Significant threat? A murderer may pose an imminent threat to society if allowed to evade arrest and remain at large. Someone stopped for a minor traffic offense may pose an immediate threat by grabbing a gun. And how much proof is necessary? Some of the federal circuit courts use a probable cause standard (…i.e., a reasonable officer could believe the suspect probably posed a significant threat, based on the facts known at the time.) Probable cause is a common-sense, all things considered standard for assessing probabilities in a particular situation.

Tennessee v. Garner9 - Examples when force highly likely to have deadly effects is reasonable.

In Tennessee v. Garner, the Supreme Court held that it was unreasonable to shoot Edward Garner. While investigating a burglary, an officer saw Garner run out of a house. The officer yelled at him to stop, but Garner continued to flee and managed to climb to the top of a fence. At that point, the officer had two options - let Garner escape, or shoot. The officer shot Garner in the back of the head. Garner died a few hours later on the operating table. Tennessee law at the time authorized all necessary force to stop any fleeing felon, and the officer assumed the law allowed him to shoot Garner. But the Supreme Court held that the Tennessee statute was unconstitutional in so far as it authorized the use of deadly force to stop any fleeing felon.

The Supreme Court decided Garner before Graham; however, it is easy to understand how the Court reached their decision by applying the facts to the Graham factors. The “severity of the crime” was burglary and Garner “attempted to evade arrest by flight.” But that was all. The governmental interest was not strong enough. “It is not better that all felony suspects die than that they escape” the Court stated.

Qualified Immunity – What happened to the officer?
This is a good place to pause and ask, “So what happened to the officer that shot Edward Garner?” He was sued, but while it is true that anyone can sue, that does not always mean that the officer must stand trial. It seems unfair that the officer in Garner should be made to suffer the burdens of litigation, when state law at the time authorized what he did.

The officer requested and received qualified immunity. Qualified immunity is the officer’s defense to standing trial in a civil case for a constitutional tort.10 It is raised by the officer well in advance of trial, and if granted, the court dismisses the case. The rationale behind qualified immunity is two-fold. First, it permits officers to perform their duties without fear of constantly defending themselves against insubstantial claims for damages. On the other hand, it allows a plaintiff to recover damages when any reasonable officer would know that the officer violated a clearly established constitutional right.

Qualified immunity is like a contract that police officers have with the federal courts. The officer’s end of the bargain is to use constitutional force (meaning force that falls within the range of reasonableness). Still, the force may not be constitutional. If not, the question becomes whether the courts lived up to their end of the bargain. Did the courts clearly establish the law so that any reasonable officer would know, that’s wrong, … that’s unconstitutional?
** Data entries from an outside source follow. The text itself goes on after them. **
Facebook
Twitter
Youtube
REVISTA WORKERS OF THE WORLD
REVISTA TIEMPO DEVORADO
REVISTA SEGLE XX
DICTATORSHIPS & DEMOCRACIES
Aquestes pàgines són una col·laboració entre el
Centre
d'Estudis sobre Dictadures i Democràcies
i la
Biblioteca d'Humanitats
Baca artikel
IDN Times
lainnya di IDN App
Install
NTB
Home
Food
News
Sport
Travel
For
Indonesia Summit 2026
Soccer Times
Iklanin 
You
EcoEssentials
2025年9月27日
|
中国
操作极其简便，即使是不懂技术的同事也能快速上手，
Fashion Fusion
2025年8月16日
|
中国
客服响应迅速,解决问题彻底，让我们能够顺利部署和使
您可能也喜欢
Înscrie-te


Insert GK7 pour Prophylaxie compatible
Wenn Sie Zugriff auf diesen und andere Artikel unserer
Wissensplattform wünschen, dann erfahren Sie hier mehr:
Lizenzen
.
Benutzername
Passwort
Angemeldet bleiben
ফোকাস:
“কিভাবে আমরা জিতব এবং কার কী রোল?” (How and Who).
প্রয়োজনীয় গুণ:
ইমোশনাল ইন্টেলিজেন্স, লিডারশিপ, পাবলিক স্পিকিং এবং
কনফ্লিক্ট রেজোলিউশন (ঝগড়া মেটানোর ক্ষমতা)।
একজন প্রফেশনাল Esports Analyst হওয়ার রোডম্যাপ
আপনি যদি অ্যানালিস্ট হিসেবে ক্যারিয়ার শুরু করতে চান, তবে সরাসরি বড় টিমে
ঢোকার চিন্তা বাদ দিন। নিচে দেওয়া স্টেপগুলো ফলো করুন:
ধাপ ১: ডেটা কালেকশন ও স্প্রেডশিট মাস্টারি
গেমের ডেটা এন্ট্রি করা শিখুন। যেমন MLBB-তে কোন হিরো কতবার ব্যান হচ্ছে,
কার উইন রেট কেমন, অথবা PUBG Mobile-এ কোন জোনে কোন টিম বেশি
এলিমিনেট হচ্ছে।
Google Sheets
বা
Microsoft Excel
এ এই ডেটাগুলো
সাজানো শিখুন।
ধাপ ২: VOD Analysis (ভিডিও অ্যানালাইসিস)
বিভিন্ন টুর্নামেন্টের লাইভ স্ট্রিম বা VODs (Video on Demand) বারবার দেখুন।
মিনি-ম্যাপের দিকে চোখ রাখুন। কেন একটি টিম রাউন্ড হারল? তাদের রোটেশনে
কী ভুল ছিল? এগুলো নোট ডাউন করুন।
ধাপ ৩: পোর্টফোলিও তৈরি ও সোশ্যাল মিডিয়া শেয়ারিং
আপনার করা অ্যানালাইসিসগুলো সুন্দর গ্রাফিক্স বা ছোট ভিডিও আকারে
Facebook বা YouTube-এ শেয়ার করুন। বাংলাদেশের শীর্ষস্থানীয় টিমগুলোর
If the law was not clear, or the court finds that the force fell within that grey area between constitutional and excessive, the court must dismiss the case. The officer that shot Garner received qualified immunity because the law was not clearly established when he fired the fatal shot. The civil case against him was dismissed.

In short, there are two ways to get qualified immunity. The judge may find that: (1) the force was constitutional; or (2) that the law was not clearly established at the time. The judge is not required to go in any particular order, either. The judge may simply find that the law is not clear, and save the harder constitutional question for another day.

To deny an officer qualified immunity, the judge must find that the the facts could support both: (1) a constitutional violation that (2) was clearly established. If denied qualified immunity, the case may proceed to trial.

Students sometimes ask, “If the judge finds that the officer violated a clearly established constitutional right, why not just hold the officer liable?” The answer is simple. Recall that qualified immunity is raised well in advance of the actual trial. If granted, the case is dismissed. Qualified immunity denies the plaintiff (the person suing the officer) his day in court; therefore, before dismissing the plaintiff’s case, the judge must consider the facts in his favor. Before the judge can grant qualified immunity to the officer, the judge must be able to say, “Mr. Plaintiff, I have considered your version of what happened. No reasonable jury could find for you.” Only in that case is it fair to deny the plaintiff his day in court.

If there is a material dispute between the officer and the plaintiff about what happened, the judge must send the case to trial to resolve the dispute. The bottom line: Denying the officer qualified immunity does not mean that the officer is liable.

 

References:

9 Tennessee v. Garner, 471 U.S. 1 (1985)
10 Qualified immunity is not an available defense in a criminal case.